Quel usager (usagé?) des transports ferroviaires, urbains ou de longue distance, n’a jamais attendu, debout dans le métro ou devant le panneau d’affiche de la gare, tandis que la voix bousculée du conducteur, ou, artificiellement calme d’une boîte enregistrée, annonçait que le train était retardé « pour cause de régulation de trafic ». Cette fois c’est l’économie mondiale qui doit faire un arrêt inopiné à la station pandémie. Heureusement, pour l’instant, ce ne sont que quelques dizaines de milliers de victimes, et à peine une poignée de trépassés – quelques centaines, une goutte d’eau, en comparaison avec l’hécatombe de la grippe espagnole à la fin de la Première Guerre Mondiale.
Mais pour notre aujourd’hui qui court après la moindre once de croissance ou de profit, en avion, en TGV, en voiture ou même à trottinette, sans même se garder des rafales de tempête qui peuvent faire verser à tout instant, le délai est une contrariété majeure, difficilement tolérable. Avec le ralentissement de l’activité aérienne et du tourisme, les magnats du pétrole s’inquiètent, tandis que la demande de masques explose, les malades suspects sont mis en quarantaine, surtout s’ils ont le malheur de revenir de Wuhan, la Chine au ban des Nations pour sa gestion d’une épidémie virale partie depuis ses merveilleuses frontières totalitaires où l’idéologie communiste se fait la servante zélée de l’avidité capitaliste. L’origine du mal serait un petit mammifère sauvage de l’Asie, activement chassé par les Chinois pour sa chair délicate, porteur sain d’un virus que l’on trouve chez les chauves-souris.
Régulation démographique
L’ivresse du commerce ne s’embarrasse pas des frontières entre les espèces, les agents infectieux non plus.
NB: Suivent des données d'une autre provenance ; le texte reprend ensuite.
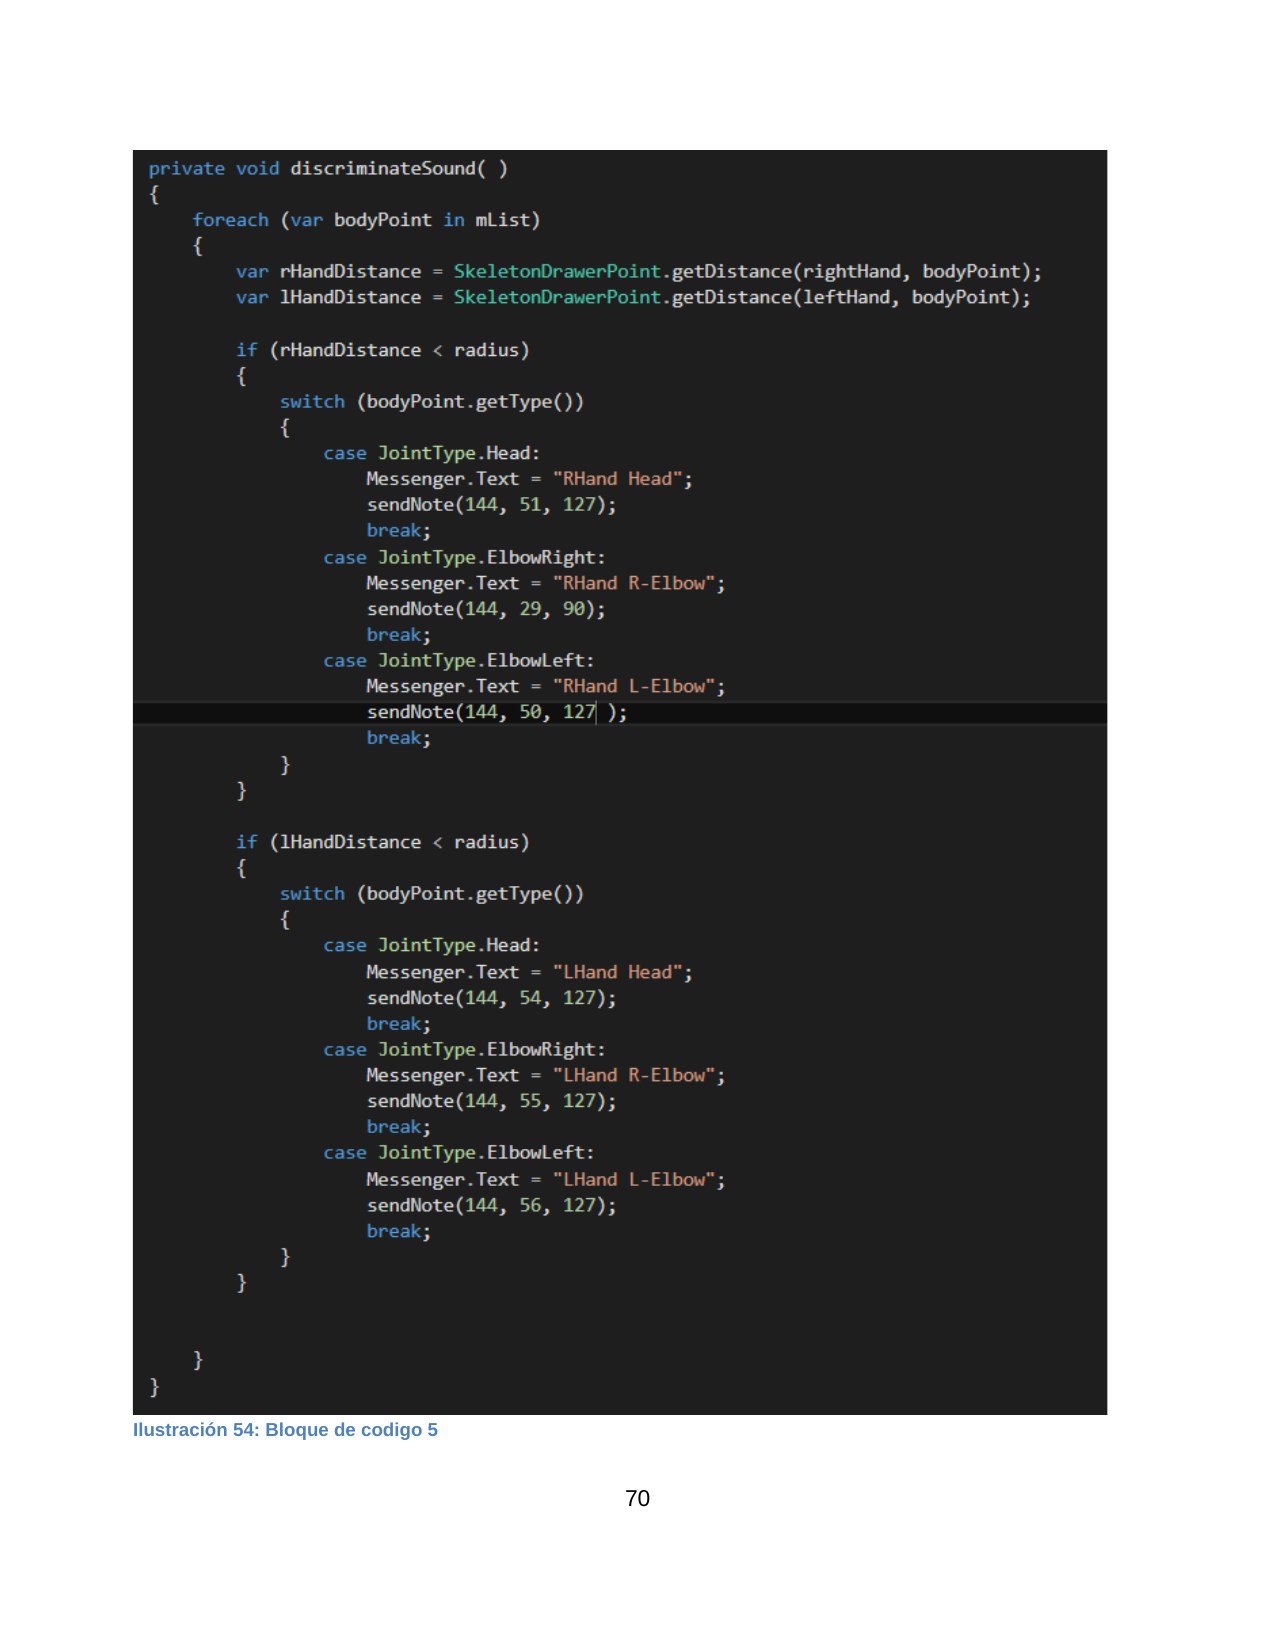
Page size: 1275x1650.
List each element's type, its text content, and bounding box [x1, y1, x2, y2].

text Ilustración 54: Bloque de codigo 5 [133, 1418, 1142, 1440]
picture [132, 150, 1108, 1415]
Ils voyagent sans passeport et se moquent des contrôles de sécurité qui scandent désormais notre existence, à l’aéroport, à la gare, au musée, au théâtre, à la préfecture – tout accueil de public ne peut désormais se faire que dans une asepsie stérile, écartant tout risque. Mais les virus passent au travers de l’exigence de transparence sécuritaire. Comme dans les fermes de mille poules, veaux, vaches et cochons, les concentrations démographiques, animales et humaines, sont un terreau idéal pour la culture intensive des maladies et infections. Que, comme à l’époque du SRAS, la Chine, l’une des parties du monde les plus peuplées, soit le foyer de départ du feu contagieux ne devrait qu’à demi étonner. Et de tous temps, la Nature a su plus ou moins contenir la démographie des espèces par un aléatoire cocktail de bactéries, virus, parasites et autres prédateurs de toutes tailles, élargissant la chaîne alimentaire par les deux bouts, n’en déplaisent aux végans. Devenue endémique, avec bientôt près de dix milliards de bouches à nourrir grâce à des fermes de milliards d’insectes, véritablement bombes écologiques confinées, l’espère humaine ne saurait échapper aux lois du grand nombre, même avec le secours de la science et de la médecine. Pas sûr cependant que cet épisode pandémique, qui vient enrichir la silencieuse régulation démographique naturelle de la grippe hivernale, soit suffisante pour soulager la planète Terre. En tous cas, pas cette fois.